Our pizza bases recipe and Tom’s quick pizza recipe are great to bake with children, let them get involved and messy to spark a passion for baking in them.
Weigh all the ingredients into a mixing bowl and mix really well until you have a very soft and stretchy dough. This should take about 15 minutes by hand and 12 minutes if done in a mixer. It's really important not to shirk on the kneading to get an elastic, super-stretchy dough that is robust and will give you great pizzas. You need to put the effort in at this stage.
Put the dough back into the mixing bowl, cover and leave in a warm place to rest for 1 hour. This'll help the dough to become even more elastic and it'll improve the flavour.
Tip the dough onto a clean, flat work surface and divide the dough into 200g portions. Then make a claw from your hand and using a circular action and a bit of palm pressure, mould the each piece of pizza dough into tight round rolls.
Slosh a good glug of olive oil into a big roasting tin and roll the dough balls around, coating each with oil. This'll stop them proving into each other and give the pizza base a lush crust. Leave the tin of pizza bases covered in a warm place to rise for an hour or so.
Meanwhile, fire your oven up as hot as it'll go with a baking stone or baking sheet in place. Anything above 230°C/gas mark 8 will work but 350-400°C in a wood-fired oven is best.

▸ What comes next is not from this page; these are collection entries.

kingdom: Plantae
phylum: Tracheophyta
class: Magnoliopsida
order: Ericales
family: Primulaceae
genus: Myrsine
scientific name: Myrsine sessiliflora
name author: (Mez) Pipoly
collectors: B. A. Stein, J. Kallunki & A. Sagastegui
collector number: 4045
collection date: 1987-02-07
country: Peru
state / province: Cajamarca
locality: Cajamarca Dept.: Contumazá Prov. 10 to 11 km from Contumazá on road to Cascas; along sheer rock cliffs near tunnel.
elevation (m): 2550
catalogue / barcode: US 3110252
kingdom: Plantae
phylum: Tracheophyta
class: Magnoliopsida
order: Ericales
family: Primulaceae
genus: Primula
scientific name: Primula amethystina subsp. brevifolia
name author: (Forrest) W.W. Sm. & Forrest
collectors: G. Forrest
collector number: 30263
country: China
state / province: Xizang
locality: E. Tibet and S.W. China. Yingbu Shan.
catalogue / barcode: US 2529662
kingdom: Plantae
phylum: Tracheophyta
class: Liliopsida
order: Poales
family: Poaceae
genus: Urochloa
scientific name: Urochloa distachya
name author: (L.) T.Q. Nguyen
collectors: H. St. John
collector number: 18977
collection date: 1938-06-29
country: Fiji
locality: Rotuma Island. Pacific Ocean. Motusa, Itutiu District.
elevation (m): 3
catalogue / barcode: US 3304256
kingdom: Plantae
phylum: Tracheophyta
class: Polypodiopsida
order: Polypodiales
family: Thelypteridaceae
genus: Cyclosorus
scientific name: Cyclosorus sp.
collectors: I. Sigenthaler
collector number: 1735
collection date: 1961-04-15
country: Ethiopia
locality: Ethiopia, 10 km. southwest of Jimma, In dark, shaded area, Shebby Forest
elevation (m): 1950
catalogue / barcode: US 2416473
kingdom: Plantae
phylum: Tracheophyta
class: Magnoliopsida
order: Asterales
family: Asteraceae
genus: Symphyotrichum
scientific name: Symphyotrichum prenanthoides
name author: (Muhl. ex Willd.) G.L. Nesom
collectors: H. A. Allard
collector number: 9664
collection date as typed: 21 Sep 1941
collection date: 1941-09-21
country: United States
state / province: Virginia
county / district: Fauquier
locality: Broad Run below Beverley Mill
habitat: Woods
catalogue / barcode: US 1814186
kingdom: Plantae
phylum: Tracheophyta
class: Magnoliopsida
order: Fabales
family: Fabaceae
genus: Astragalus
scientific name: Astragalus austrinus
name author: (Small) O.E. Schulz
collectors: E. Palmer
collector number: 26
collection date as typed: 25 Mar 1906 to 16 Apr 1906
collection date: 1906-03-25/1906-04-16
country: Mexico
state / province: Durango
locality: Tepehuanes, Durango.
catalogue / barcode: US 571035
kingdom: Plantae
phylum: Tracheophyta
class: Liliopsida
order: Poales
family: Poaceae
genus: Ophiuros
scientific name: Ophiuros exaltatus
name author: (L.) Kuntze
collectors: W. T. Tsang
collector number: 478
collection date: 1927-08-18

Throw the dough into a rough circle then blind bake the base directly on the baking pizza stone/tray for just a couple of minutes. Take it out once there is the slightest hint of colour.
Once they are all made, allow the oven to build up heat and start topping and making pizzas. With a blind baked base you can finish the pizzas under a grill. Try Tom's quick pizza recipe with salami, anchovies and olives.
Any unused bases can be frozen until you need them. Just place a small square of baking parchment between each one so they don't freeze together. Otherwise they'll keep in the fridge for a few days.
Rolling pin alternative to throwing: With plenty of semolina flour on the table, use a rolling pin to roll out the bases, rotating the pizza base as you go. A beautifully flat and even pizza base with a nice bit of crunch can be easily achieved with a very thinly rolled base. The thin bases can be topped and baked in a very hot oven in the same way.